#### [Set exercise]
Could you put all the lines below into a numbered list, skipping any blank lines and leaving the pictures out?

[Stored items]
________________________________________
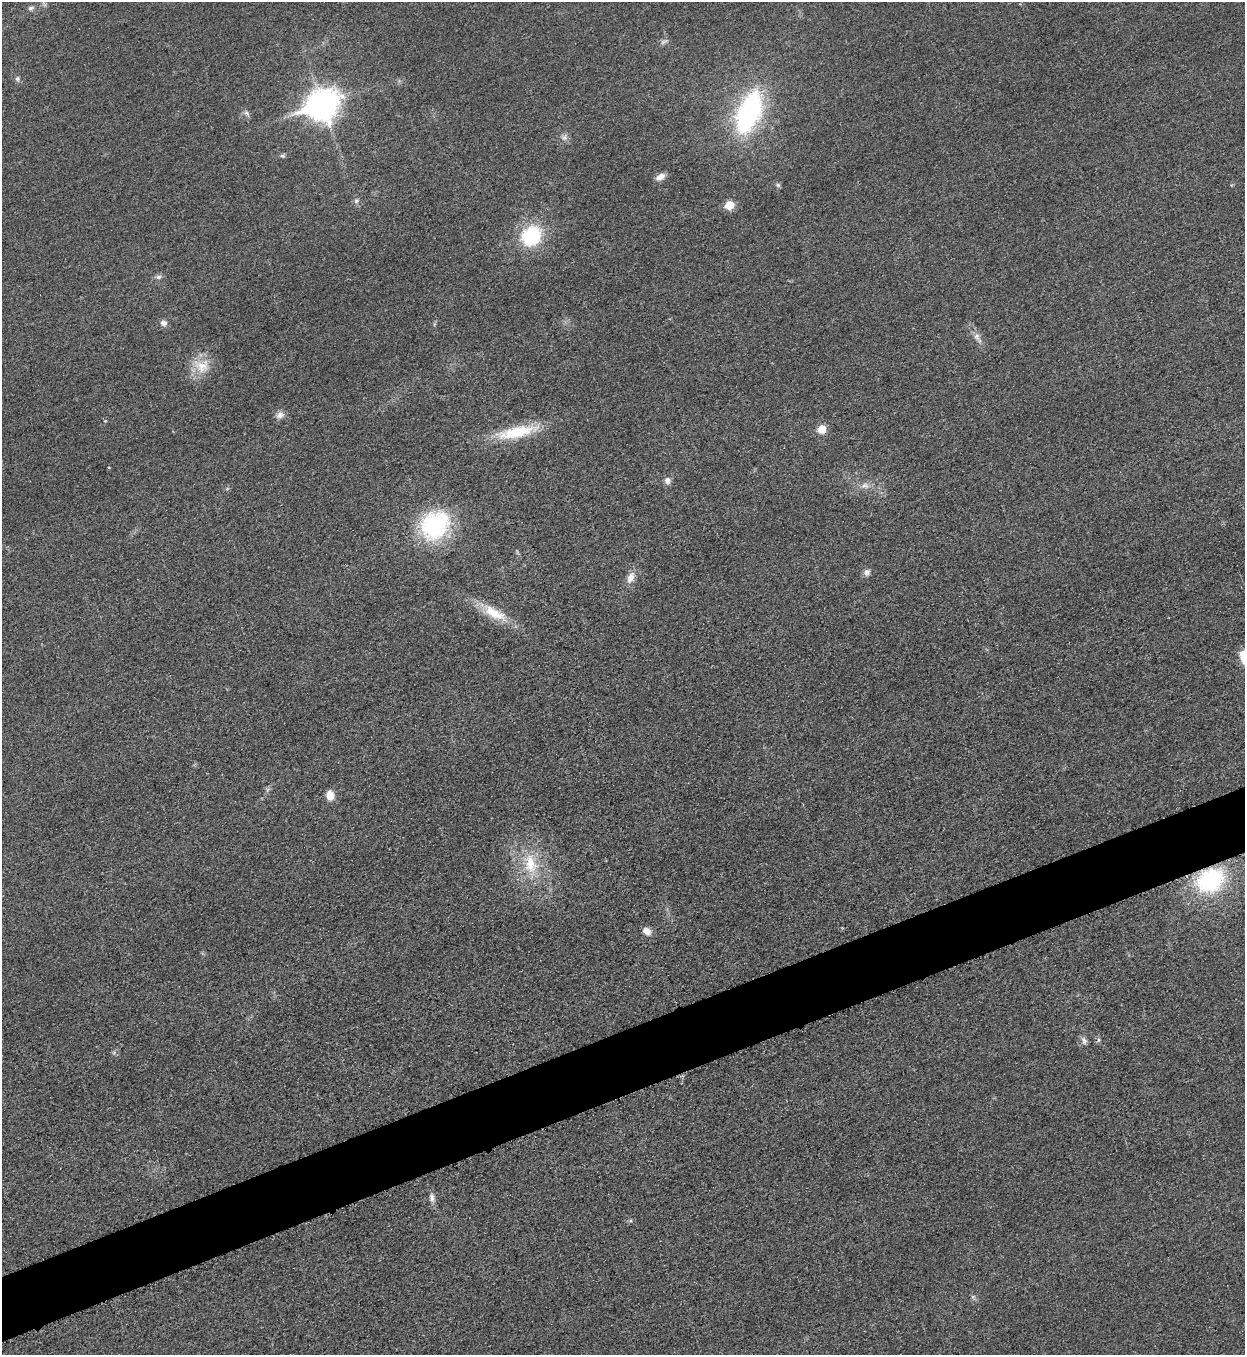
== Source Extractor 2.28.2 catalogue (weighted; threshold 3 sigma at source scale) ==
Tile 7 of 4 x 4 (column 3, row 2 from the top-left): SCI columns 2773-4015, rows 2716-4068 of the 5418 x 5431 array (HDU 1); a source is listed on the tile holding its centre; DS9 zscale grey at full resolution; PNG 1247 x 1357 px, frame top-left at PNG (2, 2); no overlay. Shown black and unused: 5% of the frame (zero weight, under 3 of 5 exposures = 1% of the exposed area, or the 3 px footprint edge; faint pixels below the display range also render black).
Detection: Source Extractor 2.28.2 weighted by HDU 2 'WHT'; one run over the whole footprint, this tile lists its part. Background 0.0227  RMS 0.0046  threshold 0.0208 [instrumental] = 3 sigma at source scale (4.5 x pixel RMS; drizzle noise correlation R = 1.50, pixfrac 1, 0.05/0.05 arcsec/px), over >= 5 px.
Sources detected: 32; all 32 listed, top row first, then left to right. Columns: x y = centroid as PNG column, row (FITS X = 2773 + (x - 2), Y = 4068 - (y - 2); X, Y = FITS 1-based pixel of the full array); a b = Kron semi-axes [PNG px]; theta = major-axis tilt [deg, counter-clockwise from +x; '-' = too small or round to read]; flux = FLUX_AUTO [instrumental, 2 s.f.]
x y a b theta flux
31 8 8 5 12 1.1
663 42 11 5 21 1.4
17 79 7 6 - 1.1
322 105 12 10 24 670
749 112 32 16 69 100
247 113 9 5 -27 1.2
564 138 8 8 - 1.8
282 156 7 5 -19 0.85
660 177 12 7 29 3.1
778 185 7 6 - 0.87
356 201 7 6 - 1.2
729 205 6 5 - 14
531 235 22 19 54 31
159 277 8 6 1 1.3
163 323 8 7 - 2.1
977 337 11 8 -76 2.5
202 365 26 17 -6 10
280 415 10 9 - 2.7
822 429 6 5 - 12
516 432 56 14 12 22
667 481 9 8 - 2.1
865 485 12 8 -22 2.7
435 525 33 28 47 50
867 572 9 8 - 2
631 577 17 9 65 4
494 613 40 14 -29 13
330 795 10 8 -83 4.9
530 864 31 18 -79 18
1210 880 32 24 27 48
647 931 10 7 -44 3.3
1084 1041 12 6 -81 1.8
432 1197 11 7 -89 2.1
Overlapping masked pixels (flux is a lower limit): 1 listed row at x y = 1210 880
________________________________________
#### [Exercise output]
1. == Source Extractor 2.28.2 catalogue (weighted; threshold 3 sigma at source scale) ==
2. Tile 7 of 4 x 4 (column 3, row 2 from the top-left): SCI columns 2773-4015, rows 2716-4068 of the 5418 x 5431 array (HDU 1); a source is listed on the tile holding its centre; DS9 zscale grey at full resolution; PNG 1247 x 1357 px, frame top-left at PNG (2, 2); no overlay. Shown black and unused: 5% of the frame (zero weight, under 3 of 5 exposures = 1% of the exposed area, or the 3 px footprint edge; faint pixels below the display range also render black).
3. Detection: Source Extractor 2.28.2 weighted by HDU 2 'WHT'; one run over the whole footprint, this tile lists its part. Background 0.0227  RMS 0.0046  threshold 0.0208 [instrumental] = 3 sigma at source scale (4.5 x pixel RMS; drizzle noise correlation R = 1.50, pixfrac 1, 0.05/0.05 arcsec/px), over >= 5 px.
4. Sources detected: 32; all 32 listed, top row first, then left to right. Columns: x y = centroid as PNG column, row (FITS X = 2773 + (x - 2), Y = 4068 - (y - 2); X, Y = FITS 1-based pixel of the full array); a b = Kron semi-axes [PNG px]; theta = major-axis tilt [deg, counter-clockwise from +x; '-' = too small or round to read]; flux = FLUX_AUTO [instrumental, 2 s.f.]
5. x y a b theta flux
6. 31 8 8 5 12 1.1
7. 663 42 11 5 21 1.4
8. 17 79 7 6 - 1.1
9. 322 105 12 10 24 670
10. 749 112 32 16 69 100
11. 247 113 9 5 -27 1.2
12. 564 138 8 8 - 1.8
13. 282 156 7 5 -19 0.85
14. 660 177 12 7 29 3.1
15. 778 185 7 6 - 0.87
16. 356 201 7 6 - 1.2
17. 729 205 6 5 - 14
18. 531 235 22 19 54 31
19. 159 277 8 6 1 1.3
20. 163 323 8 7 - 2.1
21. 977 337 11 8 -76 2.5
22. 202 365 26 17 -6 10
23. 280 415 10 9 - 2.7
24. 822 429 6 5 - 12
25. 516 432 56 14 12 22
26. 667 481 9 8 - 2.1
27. 865 485 12 8 -22 2.7
28. 435 525 33 28 47 50
29. 867 572 9 8 - 2
30. 631 577 17 9 65 4
31. 494 613 40 14 -29 13
32. 330 795 10 8 -83 4.9
33. 530 864 31 18 -79 18
34. 1210 880 32 24 27 48
35. 647 931 10 7 -44 3.3
36. 1084 1041 12 6 -81 1.8
37. 432 1197 11 7 -89 2.1
38. Overlapping masked pixels (flux is a lower limit): 1 listed row at x y = 1210 880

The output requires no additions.